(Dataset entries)
########

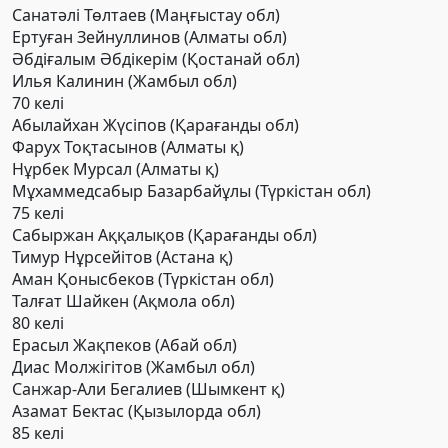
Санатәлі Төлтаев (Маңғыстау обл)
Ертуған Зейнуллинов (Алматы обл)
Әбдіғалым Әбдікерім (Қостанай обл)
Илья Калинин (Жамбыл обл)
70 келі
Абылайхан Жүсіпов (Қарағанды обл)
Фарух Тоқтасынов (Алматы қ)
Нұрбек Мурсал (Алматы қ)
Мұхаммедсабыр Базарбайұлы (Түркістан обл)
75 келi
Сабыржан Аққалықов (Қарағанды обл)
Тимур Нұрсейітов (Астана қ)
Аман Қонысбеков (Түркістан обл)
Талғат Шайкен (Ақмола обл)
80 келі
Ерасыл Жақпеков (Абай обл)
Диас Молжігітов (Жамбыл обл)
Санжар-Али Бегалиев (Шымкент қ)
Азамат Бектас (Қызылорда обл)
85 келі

########

**ABOUT THIS TASK**
Lines before the one containing "Ертуған Зейнуллинов (Алматы обл)" are to be left out; that line and every line after it through the end of the data should be copied exactly.

**RESPONSE TO THE TASK**
Ертуған Зейнуллинов (Алматы обл)
Әбдіғалым Әбдікерім (Қостанай обл)
Илья Калинин (Жамбыл обл)
70 келі
Абылайхан Жүсіпов (Қарағанды обл)
Фарух Тоқтасынов (Алматы қ)
Нұрбек Мурсал (Алматы қ)
Мұхаммедсабыр Базарбайұлы (Түркістан обл)
75 келi
Сабыржан Аққалықов (Қарағанды обл)
Тимур Нұрсейітов (Астана қ)
Аман Қонысбеков (Түркістан обл)
Талғат Шайкен (Ақмола обл)
80 келі
Ерасыл Жақпеков (Абай обл)
Диас Молжігітов (Жамбыл обл)
Санжар-Али Бегалиев (Шымкент қ)
Азамат Бектас (Қызылорда обл)
85 келі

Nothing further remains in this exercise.